引っ越ししてから約一ヶ月経った5月初旬のことである。ある異変が起こった。ゴールデンウィークの最終日に私は一睡も出来なかったのである。寝ようとしても全く睡魔が襲ってこない。逆に、翌日以降の仕事のことを考えると興奮してしまい、ますます目が覚めてしまう。そのうちに外が明るくなり、結局一睡もできないまま朝を迎えることになった。大学受験で苦しんだ以来の不眠症が再発したのである。
しかも、今回の不眠症は完全に一睡もできないのだ。月曜の朝から疲労感満載で出社し、激務をこなしながら、仕事だけの一週間を終える。さらに、その週末の日曜日の夜も眠れない。このゴールデンウィークを境に私は「日曜日の夜は完全徹夜」というのが私の生活スタイルとなってしまった。その結果、慢性的に疲労がとれなくなってしまった。

私はその頃からダラダラと続く人生の下り坂を下っていたようだった。それは目には見えないけれども、確実に私を蝕む下り坂であった。

「日曜不眠」が続く中、私の異変を助長するような出来事が起こった。「彼女」と温泉旅行に出かけたときのことである。
私たちは、砂風呂を入浴することにしたが、そこで私は元来のストイックさを発揮したのであろうか、限界まで砂風呂に入ってしまい、脱水症状を起こし転倒。

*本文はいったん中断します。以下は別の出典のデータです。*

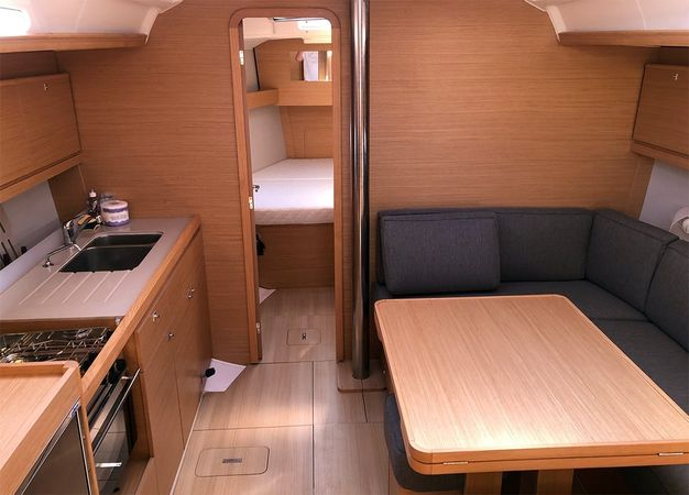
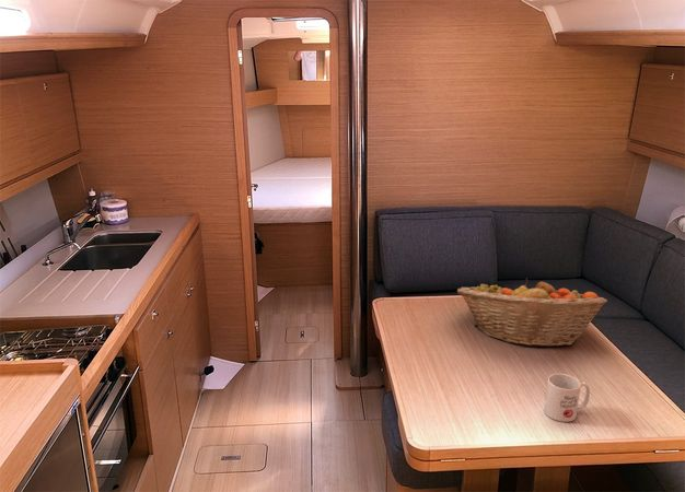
+ fruit basket [456,278,608,348]
+ mug [543,373,591,423]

さらに、脳しんとうを起こしてしまったのだ。一時的に意識を失っていたようで、すぐに私は救急車に運ばれた。幸いなことに記憶はすぐに回復したが、転倒した前後の短期記憶が吹っ飛んでいたため、東京に戻ってから念のために脳外科病院を回って、精密検査を受けた。
MRIの結果は何の問題もなく、外傷もほとんど治ったので、身体的には何も問題はないだろうと安堵していた。

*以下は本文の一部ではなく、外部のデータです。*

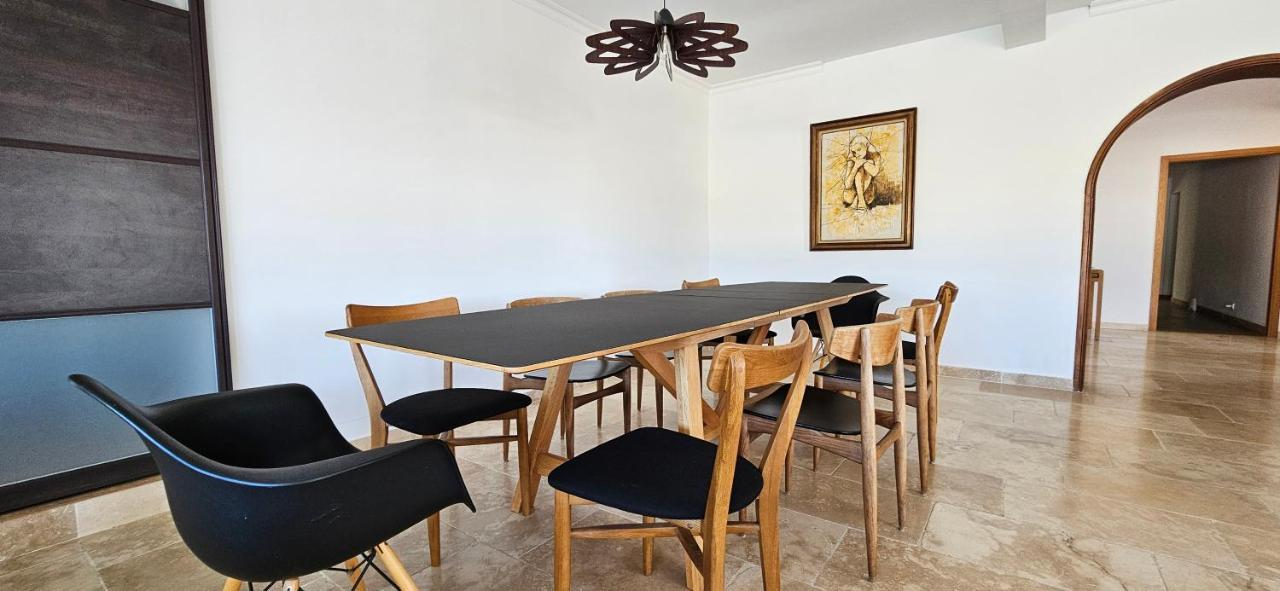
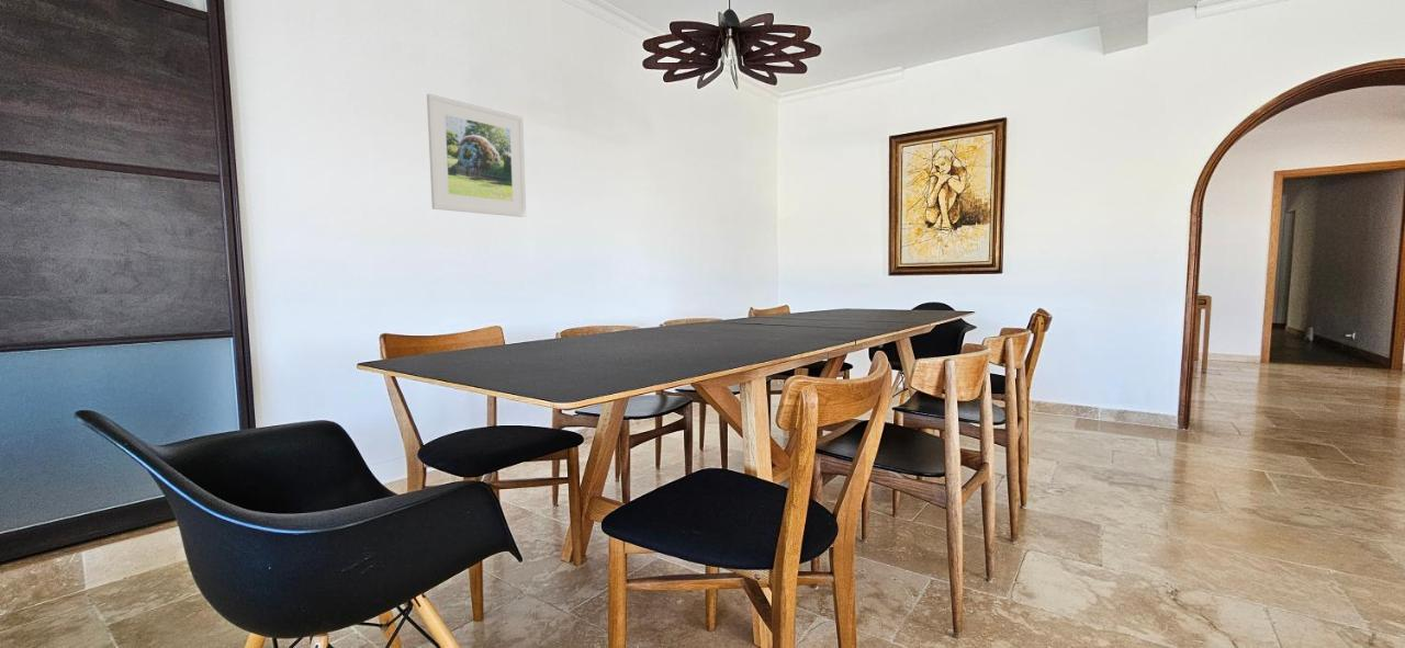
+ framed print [426,93,527,218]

しかし、そのアクシデント以降、人生の下り坂の傾斜が急に激しくなった。頻繁に胃炎を起こしたり、理由もなく吐き気が私を襲ったり、頭痛がしたりという意味不明の諸症状が起こるようになったのだ。恐らく、身体が悲鳴をあげていたのであろう。しかし、私はそのシグナルに気づいていないフリをして、身体にムチを打って頑張って会社に張り付き、仕事に取り組んでいた。